**Instruction:** From the top of the entries, reproduce each line exactly, stopping after the line that contains "focal_35mm: 958". Omit pictures.

[Camera geometry data]
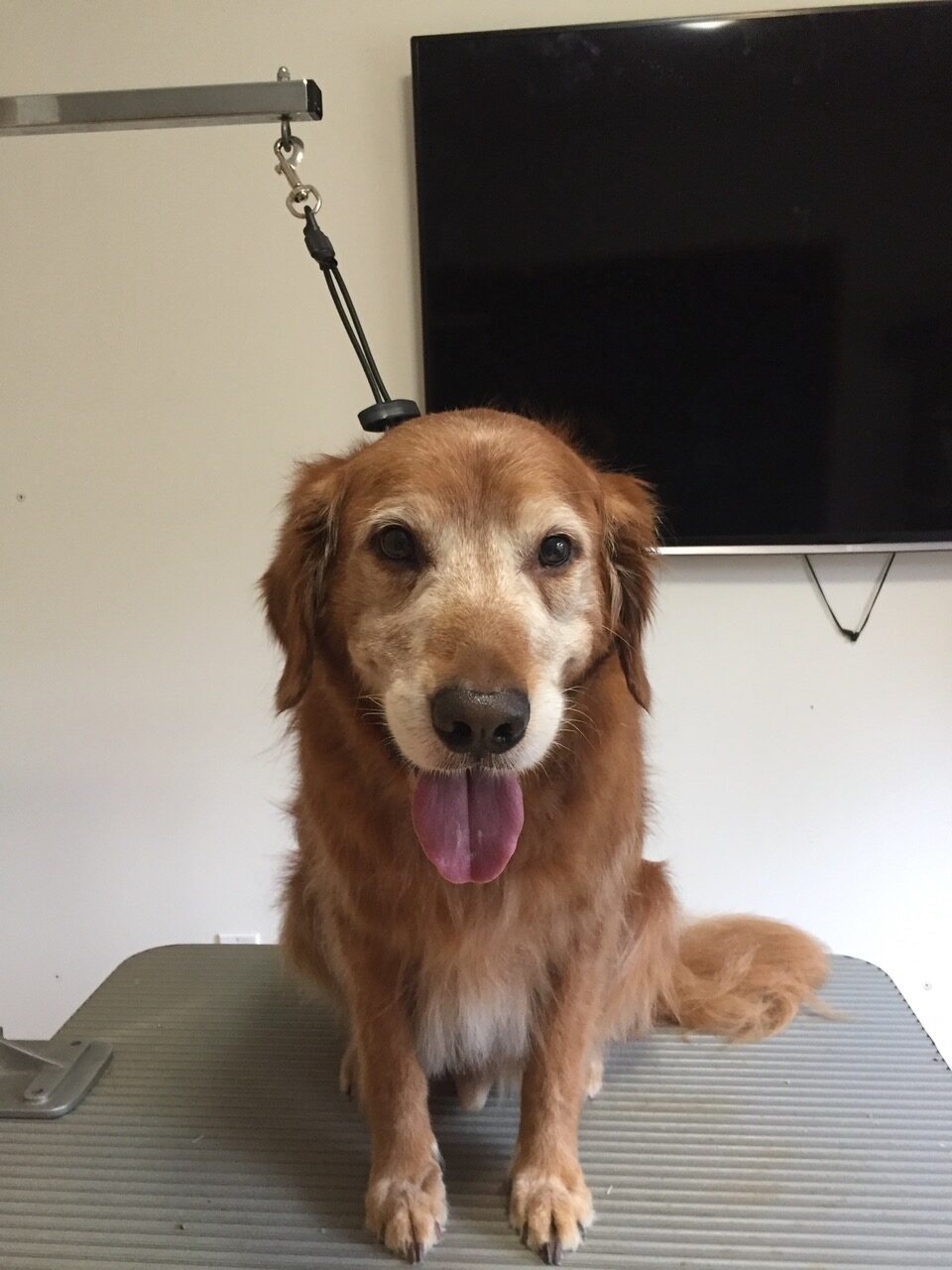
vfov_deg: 61.7
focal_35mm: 29
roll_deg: +2.9
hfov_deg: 48.2
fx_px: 1063
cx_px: 476
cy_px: 635
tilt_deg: -6.3
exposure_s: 1/30
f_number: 2.2
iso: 160
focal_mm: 4.15
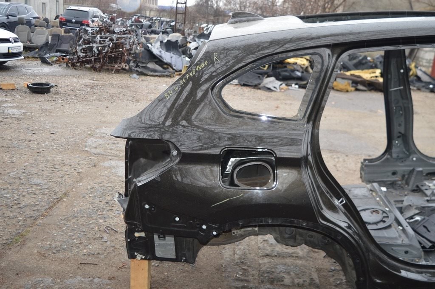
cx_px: 218
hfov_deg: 55.1
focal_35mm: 34
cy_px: 144
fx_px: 417
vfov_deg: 38.3
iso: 320
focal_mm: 23
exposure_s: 1/125
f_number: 4
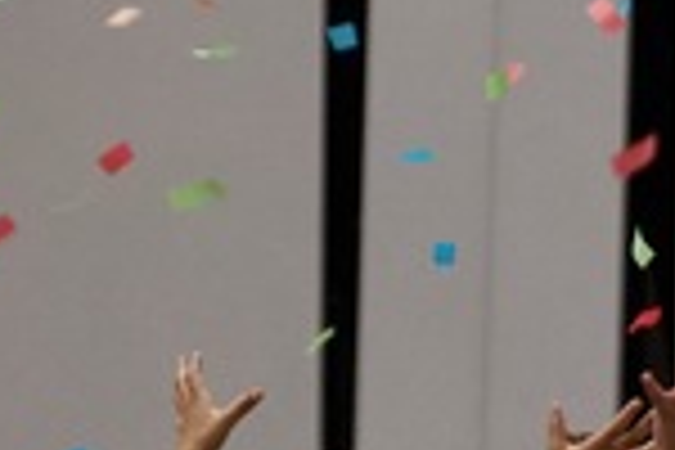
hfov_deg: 2.2
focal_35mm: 958
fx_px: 17961
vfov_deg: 1.4
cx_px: 878
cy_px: 119
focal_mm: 140
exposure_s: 1/400
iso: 2000
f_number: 2.8
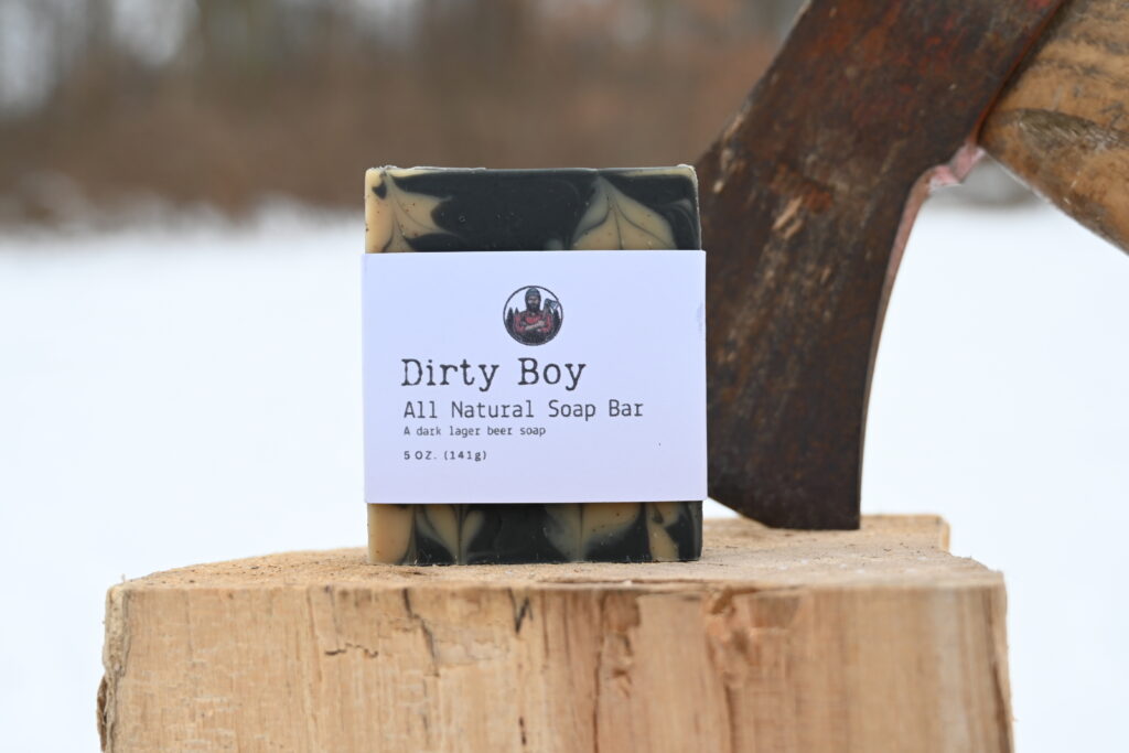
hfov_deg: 37.8
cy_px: 376
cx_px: 564
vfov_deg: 25.8
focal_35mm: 52
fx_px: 1647
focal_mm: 35
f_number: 4
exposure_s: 1/400
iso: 160
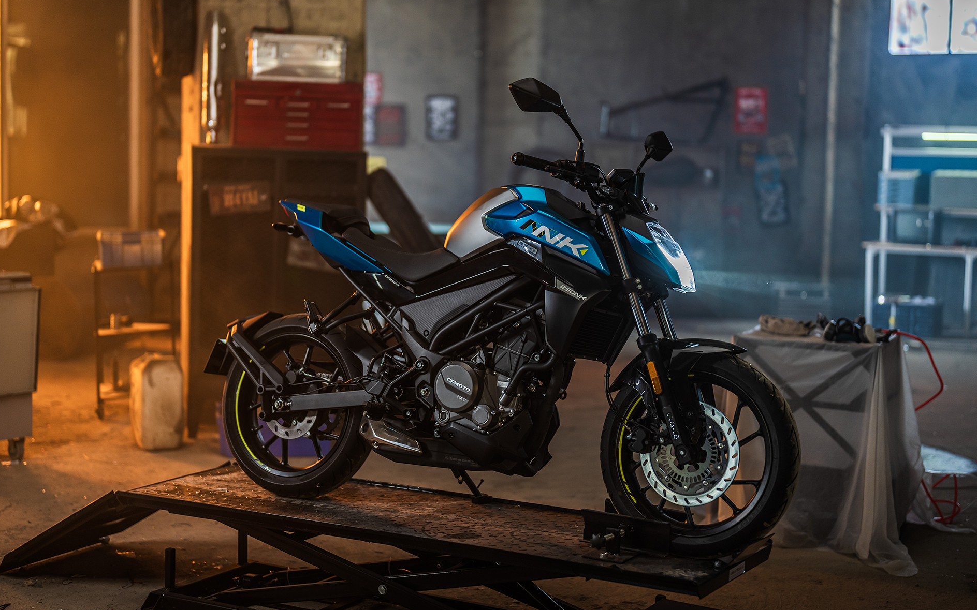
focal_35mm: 56
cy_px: 269
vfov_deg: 23.1
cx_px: 491
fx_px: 1491
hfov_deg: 36.3
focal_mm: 50
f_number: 1.2
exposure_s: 1/100
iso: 250
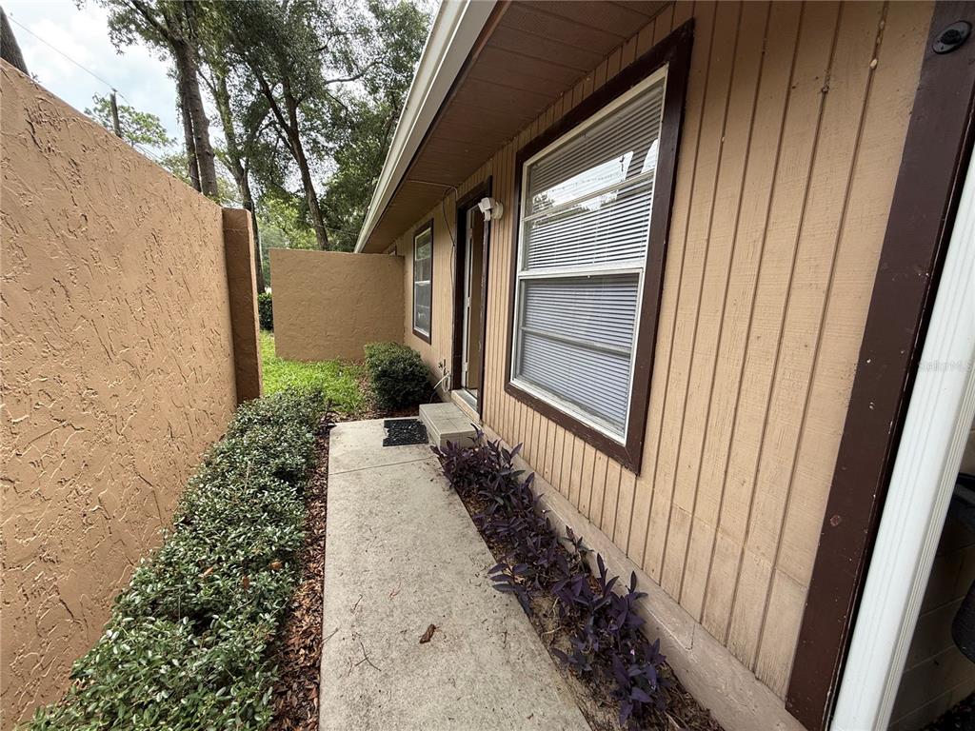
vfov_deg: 85.7
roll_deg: -2.0
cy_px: 366
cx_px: 488
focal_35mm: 14
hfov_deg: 102.1
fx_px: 394
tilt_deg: -8.5
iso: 50
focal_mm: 2.22
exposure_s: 1/130
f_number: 2.2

**Answer:**
vfov_deg: 61.7
focal_35mm: 29
roll_deg: +2.9
hfov_deg: 48.2
fx_px: 1063
cx_px: 476
cy_px: 635
tilt_deg: -6.3
exposure_s: 1/30
f_number: 2.2
iso: 160
focal_mm: 4.15
cx_px: 218
hfov_deg: 55.1
focal_35mm: 34
cy_px: 144
fx_px: 417
vfov_deg: 38.3
iso: 320
focal_mm: 23
exposure_s: 1/125
f_number: 4
hfov_deg: 2.2
focal_35mm: 958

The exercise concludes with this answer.